El descubrimiento de los complejos y el de los fenómenos de asimilación por ellos motivados demostró claramente la endeble base en que reposaba la antigua concepción, que se remonta a Condillac, según la cual sería posible explorar procesos psíquicos aislados. No existen procesos psíquicos aislados, tal como tampoco existen procesos biológicos aislados; en todo caso, aun no se ha descubierto método alguno que permita aislarlos experimentalmente. Una atención y una concentración especialmente entrenadas para ello sólo permiten aislar aparentemente un proceso que responde a la intención de la experiencia. Pero también aquí nos encontraríamos con una situación experimental, que sólo se diferencia de la anteriormente descrita porque la conciencia ha asumido el papel del complejo asimilante, papel que en el otro caso lo desempeñaban los complejos de inferioridad más o menos inconscientes.
Con todo eso, empero, de ningún modo se cuestiona en principio el valor del experimento; sólo se critica su alcance. En el terreno de los procesos psicofisiológicos, como por ejemplo las percepciones sensoriales o las reacciones motrices, predomina el mecanismo reflejo puro, gracias a la evidente sencillez del fin experimental, no produciéndose ninguna o casi ninguna asimilación. Pero cosa muy distinta ocurre en el dominio de los procesos psíquicos más complicados, donde ninguna disposición experimental puede ser constreñida a posibilidades perfectamente determinadas. Aquí, donde también falta la seguridad ofrecida por la postulación de objetivos experimentales específicos, surgen en cambio posibilidades indefinidas que, llegado el caso, determinan desde el principio mismo una situación experimental que se designa como constelación. Exprésase en este concepto la circunstancia de que la situación exterior desencadena un proceso psíquico consistente en la reunión y el apronte de determinados contenidos. La expresión «estar constelizado» denota que se ha adoptado una actitud preparatoria y de expectativa, que presidirá todas las reacciones. La constelización es un proceso automático, involuntario, o sea que nadie puede evitar en sí mismo. Los contenidos constelizados son determinados complejos que poseen su propia energía específica. Si se lleva a cabo un experimento de asociación, los complejos por lo común influirán considerablemente su curso, ya sea perturbando las reacciones, ya, en casos más raros, creando para su protección un modo determinado de reacción, que puede reconocerse porque ya no está de acuerdo con el sentido de la palabra inductora.

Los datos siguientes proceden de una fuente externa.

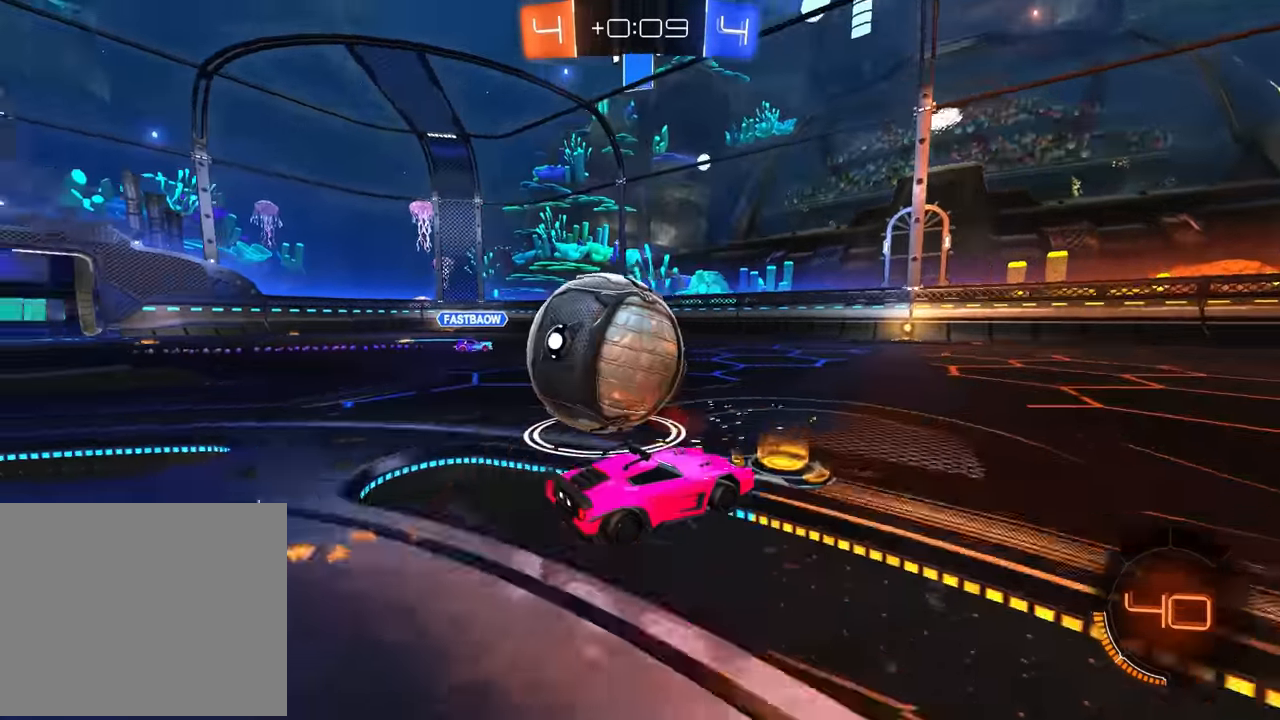
{"buttons": ["CIRCLE", "R2"], "left_stick": "right", "events": [[233, "CIRCLE", "down"], [233, "R2", "down"], [467, "left_stick", "right"]]}
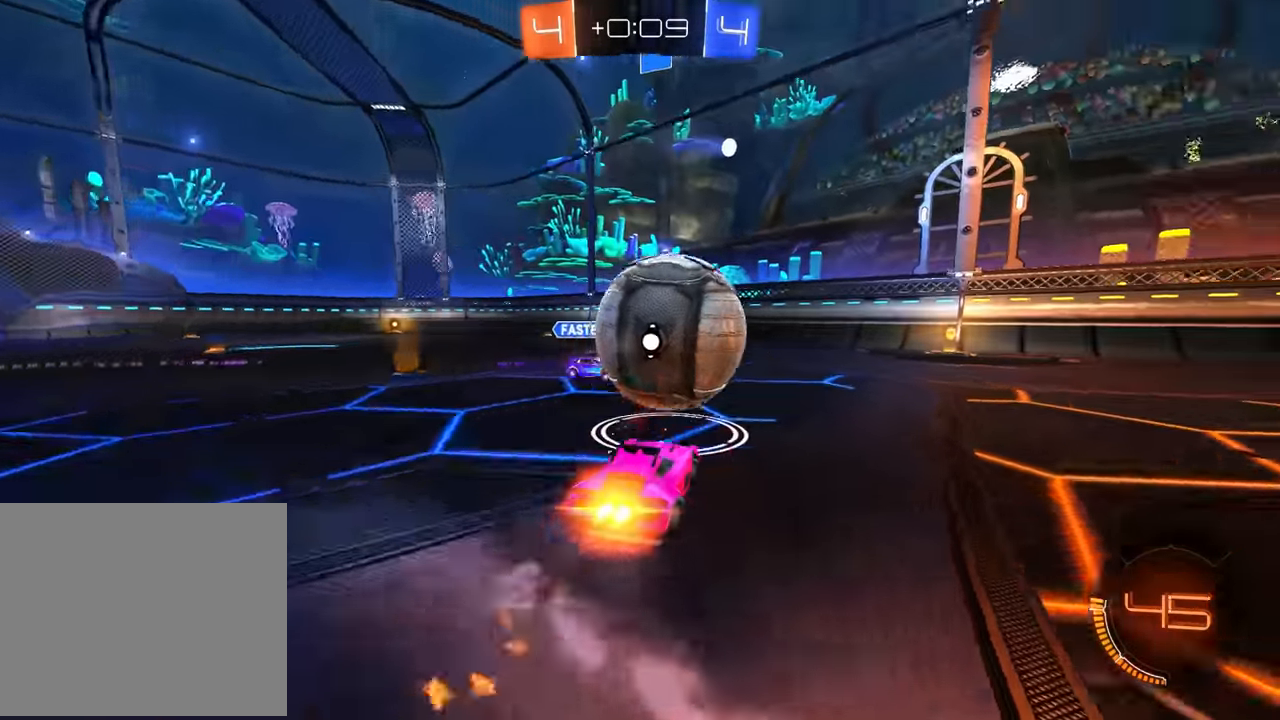
{"buttons": ["R2"], "left_stick": "right", "events": [[100, "left_stick", "center"], [267, "left_stick", "right"], [300, "CIRCLE", "up"]]}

Merced a su habilidad yerbal-motriz, los sujetos cultos y voluntariosos logran amortiguar a tal punto el sentido de una palabra inductora, que ya no son alcanzados por dicho sentido. Pero eso sólo se consigue, cuando se trata de ocultar secretos personales de importancia real. El arte de Talleyrand —disimular los pensamientos con las palabras— es otorgado únicamente a pocos. Los sujetos poco inteligentes, y entre éstos las mujeres en particular, se defienden mediante los denominados predicados de valor, lo cual ofrece a menudo un espectáculo un tanto cómico. En efecto, los predicados de valor son atributos sensibles, como lindo, bueno, querido, dulce, amable, etc. No es raro observar en la conversación corriente cómo ciertas personas todo lo encuentran interesante, encantador, lindo y bueno, o en inglés fine, marvellous, grand, splendid, y principalmente fascinating. Tales expresiones procuran soslayar una última indiferencia interior, o bien el deseo de mantener el tema a una distancia prudencial. Pero la inmensa mayoría de los sujetos no pueden evitar que sus complejos seleccionen determinadas palabras inductoras, que les provocan toda una serie de síntomas perturbadores, sobre todo una prolongación del tiempo reaccional. También cabe emplear en estos experimentos las determinaciones de la resistencia eléctrica, que Veraguth fue el primero en aplicar a este fin, obteniéndose así, a través del reflejo psicogalvánico, nuevos indicios de las reacciones perturbadas por complejos.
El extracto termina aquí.